(Collection entries)
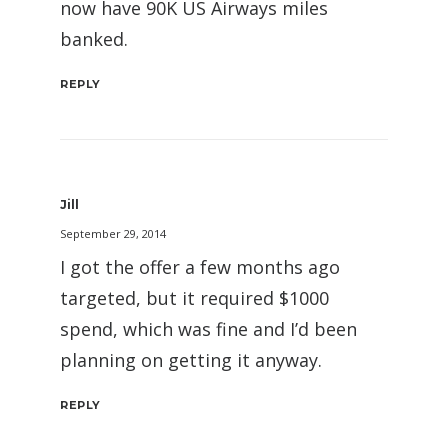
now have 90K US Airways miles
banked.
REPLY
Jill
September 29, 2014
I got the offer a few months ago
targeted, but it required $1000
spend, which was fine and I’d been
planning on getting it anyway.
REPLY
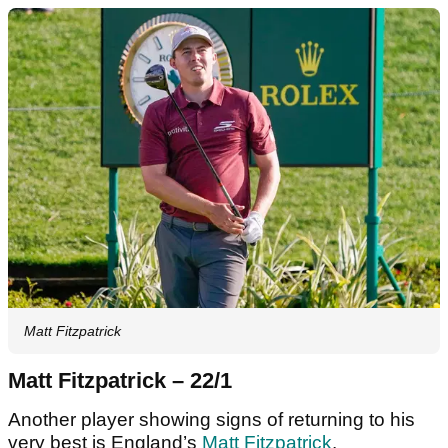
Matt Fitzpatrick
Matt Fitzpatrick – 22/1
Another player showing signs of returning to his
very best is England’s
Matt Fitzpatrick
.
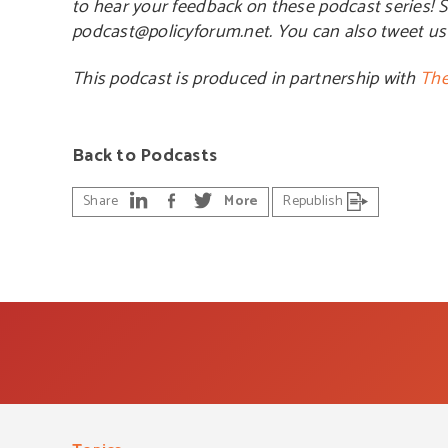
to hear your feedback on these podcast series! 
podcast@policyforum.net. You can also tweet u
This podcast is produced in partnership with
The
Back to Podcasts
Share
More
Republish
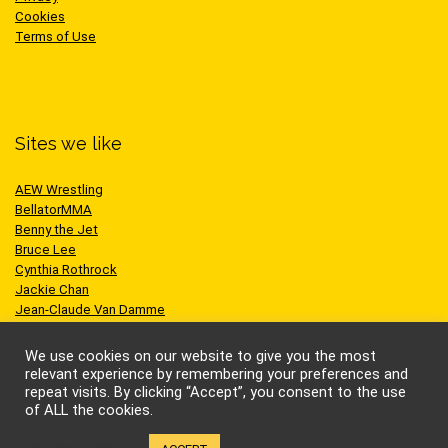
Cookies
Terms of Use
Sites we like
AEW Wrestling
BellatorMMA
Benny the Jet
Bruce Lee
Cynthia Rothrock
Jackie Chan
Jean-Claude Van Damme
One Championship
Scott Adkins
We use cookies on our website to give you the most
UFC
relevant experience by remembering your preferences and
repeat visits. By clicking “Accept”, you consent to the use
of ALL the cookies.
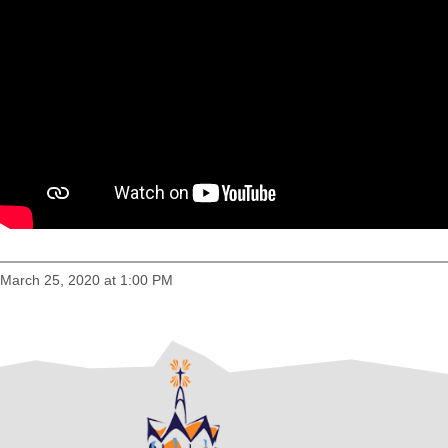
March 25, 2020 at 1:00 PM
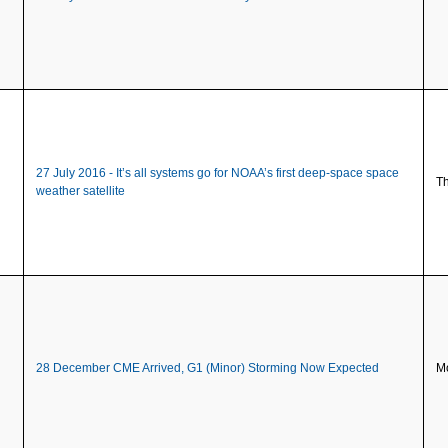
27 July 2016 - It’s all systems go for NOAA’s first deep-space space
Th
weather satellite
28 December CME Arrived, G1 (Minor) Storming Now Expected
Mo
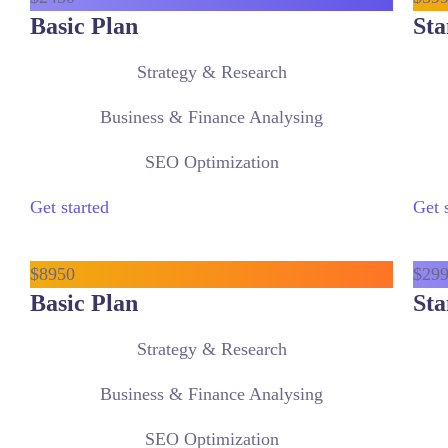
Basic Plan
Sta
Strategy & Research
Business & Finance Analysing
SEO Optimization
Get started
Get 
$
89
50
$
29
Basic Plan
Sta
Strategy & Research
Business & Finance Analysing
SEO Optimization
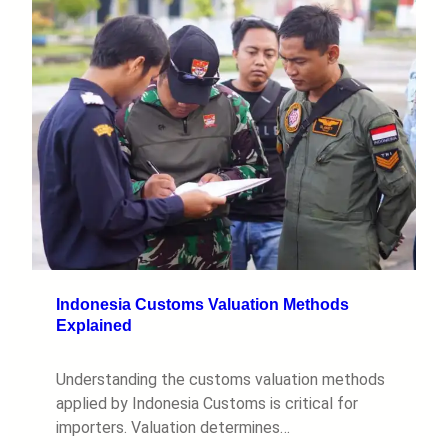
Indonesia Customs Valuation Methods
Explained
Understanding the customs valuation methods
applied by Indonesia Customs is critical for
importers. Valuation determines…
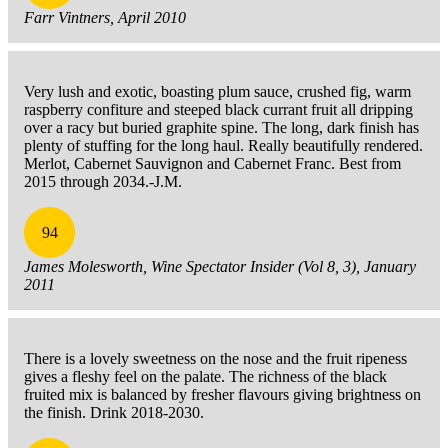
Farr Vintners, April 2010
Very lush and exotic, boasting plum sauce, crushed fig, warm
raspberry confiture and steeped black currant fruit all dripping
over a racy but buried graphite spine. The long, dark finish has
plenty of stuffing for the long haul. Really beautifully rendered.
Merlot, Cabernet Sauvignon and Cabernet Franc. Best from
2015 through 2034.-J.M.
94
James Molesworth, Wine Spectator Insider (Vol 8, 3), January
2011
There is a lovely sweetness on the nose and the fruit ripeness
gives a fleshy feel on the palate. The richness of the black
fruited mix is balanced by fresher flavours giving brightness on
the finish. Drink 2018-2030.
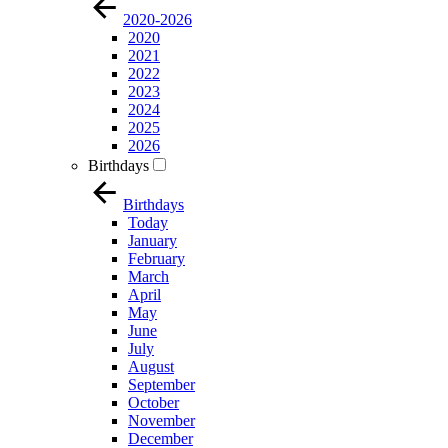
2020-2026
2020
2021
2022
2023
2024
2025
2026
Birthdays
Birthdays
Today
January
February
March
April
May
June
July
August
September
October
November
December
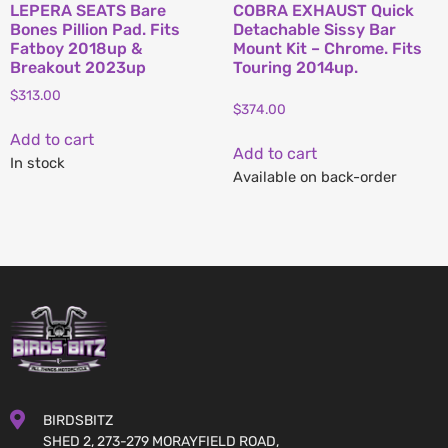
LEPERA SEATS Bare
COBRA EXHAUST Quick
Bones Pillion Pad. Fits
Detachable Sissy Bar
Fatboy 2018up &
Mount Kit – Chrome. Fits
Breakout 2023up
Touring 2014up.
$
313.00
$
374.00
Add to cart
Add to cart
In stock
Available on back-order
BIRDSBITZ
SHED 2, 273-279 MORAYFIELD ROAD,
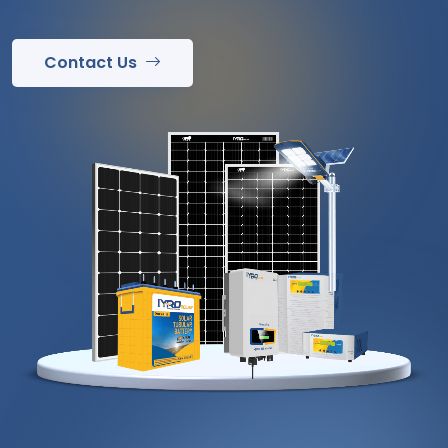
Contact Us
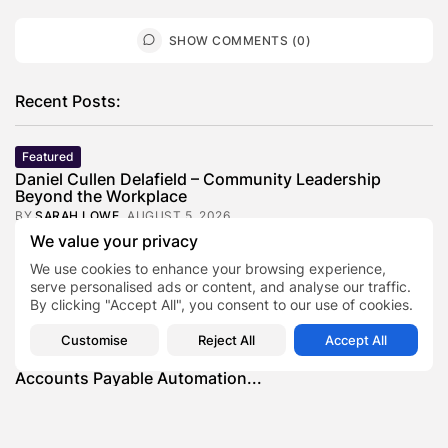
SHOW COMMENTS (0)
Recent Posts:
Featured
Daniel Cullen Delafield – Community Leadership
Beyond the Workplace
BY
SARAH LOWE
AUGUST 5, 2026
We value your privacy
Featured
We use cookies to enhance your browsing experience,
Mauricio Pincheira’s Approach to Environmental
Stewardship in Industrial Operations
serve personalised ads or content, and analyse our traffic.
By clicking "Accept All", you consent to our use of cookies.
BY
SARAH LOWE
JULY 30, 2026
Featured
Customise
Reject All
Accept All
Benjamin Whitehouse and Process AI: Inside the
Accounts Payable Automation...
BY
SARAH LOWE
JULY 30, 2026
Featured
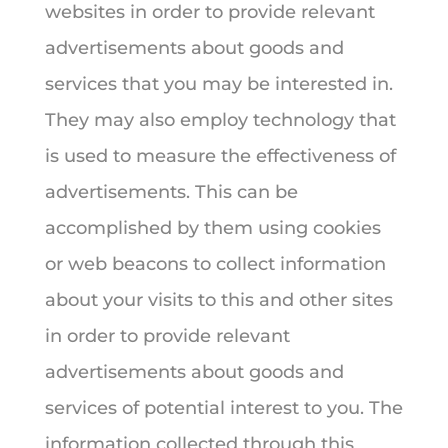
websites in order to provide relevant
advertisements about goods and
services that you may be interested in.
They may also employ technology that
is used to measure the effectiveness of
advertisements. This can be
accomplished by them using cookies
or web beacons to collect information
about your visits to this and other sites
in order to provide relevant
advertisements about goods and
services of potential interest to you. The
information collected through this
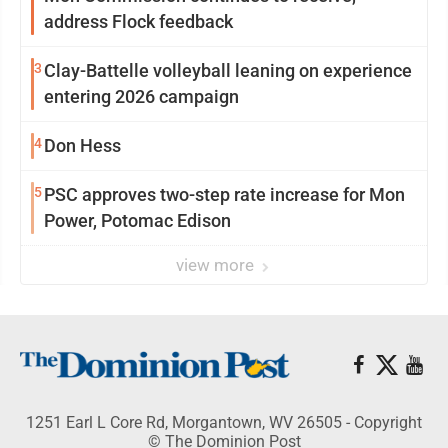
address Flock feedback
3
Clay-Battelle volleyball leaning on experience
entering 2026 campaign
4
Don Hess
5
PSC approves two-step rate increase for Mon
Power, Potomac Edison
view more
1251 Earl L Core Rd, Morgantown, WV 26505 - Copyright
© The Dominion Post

- [Task brief]
Retype every line of text in the listing above in its original order, character for character, and leave the pictures out of your copy.

- [Answer for the task]
now have 90K US Airways miles
banked.
REPLY
Jill
September 29, 2014
I got the offer a few months ago
targeted, but it required $1000
spend, which was fine and I’d been
planning on getting it anyway.
REPLY
Matt Fitzpatrick
Matt Fitzpatrick – 22/1
Another player showing signs of returning to his
very best is England’s
Matt Fitzpatrick
.
to hear your feedback on these podcast series! 
podcast@policyforum.net. You can also tweet u
This podcast is produced in partnership with
The
Back to Podcasts
Share
More
Republish
Cookies
Terms of Use
Sites we like
AEW Wrestling
BellatorMMA
Benny the Jet
Bruce Lee
Cynthia Rothrock
Jackie Chan
Jean-Claude Van Damme
One Championship
Scott Adkins
We use cookies on our website to give you the most
UFC
relevant experience by remembering your preferences and
repeat visits. By clicking “Accept”, you consent to the use
of ALL the cookies.
March 25, 2020 at 1:00 PM
27 July 2016 - It’s all systems go for NOAA’s first deep-space space
Th
weather satellite
28 December CME Arrived, G1 (Minor) Storming Now Expected
Mo
Basic Plan
Sta
Strategy & Research
Business & Finance Analysing
SEO Optimization
Get started
Get 
$
89
50
$
29
Basic Plan
Sta
Strategy & Research
Business & Finance Analysing
SEO Optimization
Indonesia Customs Valuation Methods
Explained
Understanding the customs valuation methods
applied by Indonesia Customs is critical for
importers. Valuation determines…
Farr Vintners, April 2010
Very lush and exotic, boasting plum sauce, crushed fig, warm
raspberry confiture and steeped black currant fruit all dripping
over a racy but buried graphite spine. The long, dark finish has
plenty of stuffing for the long haul. Really beautifully rendered.
Merlot, Cabernet Sauvignon and Cabernet Franc. Best from
2015 through 2034.-J.M.
94
James Molesworth, Wine Spectator Insider (Vol 8, 3), January
2011
There is a lovely sweetness on the nose and the fruit ripeness
gives a fleshy feel on the palate. The richness of the black
fruited mix is balanced by fresher flavours giving brightness on
the finish. Drink 2018-2030.
2020-2026
2020
2021
2022
2023
2024
2025
2026
Birthdays
Birthdays
Today
January
February
March
April
May
June
July
August
September
October
November
December
LEPERA SEATS Bare
COBRA EXHAUST Quick
Bones Pillion Pad. Fits
Detachable Sissy Bar
Fatboy 2018up &
Mount Kit – Chrome. Fits
Breakout 2023up
Touring 2014up.
$
313.00
$
374.00
Add to cart
Add to cart
In stock
Available on back-order
BIRDSBITZ
SHED 2, 273-279 MORAYFIELD ROAD,
Contact Us
SHOW COMMENTS (0)
Recent Posts:
Featured
Daniel Cullen Delafield – Community Leadership
Beyond the Workplace
BY
SARAH LOWE
AUGUST 5, 2026
We value your privacy
Featured
We use cookies to enhance your browsing experience,
Mauricio Pincheira’s Approach to Environmental
Stewardship in Industrial Operations
serve personalised ads or content, and analyse our traffic.
By clicking "Accept All", you consent to our use of cookies.
BY
SARAH LOWE
JULY 30, 2026
Featured
Customise
Reject All
Accept All
Benjamin Whitehouse and Process AI: Inside the
Accounts Payable Automation...
BY
SARAH LOWE
JULY 30, 2026
Featured
websites in order to provide relevant
advertisements about goods and
services that you may be interested in.
They may also employ technology that
is used to measure the effectiveness of
advertisements. This can be
accomplished by them using cookies
or web beacons to collect information
about your visits to this and other sites
in order to provide relevant
advertisements about goods and
services of potential interest to you. The
information collected through this
address Flock feedback
3
Clay-Battelle volleyball leaning on experience
entering 2026 campaign
4
Don Hess
5
PSC approves two-step rate increase for Mon
Power, Potomac Edison
view more
1251 Earl L Core Rd, Morgantown, WV 26505 - Copyright
© The Dominion Post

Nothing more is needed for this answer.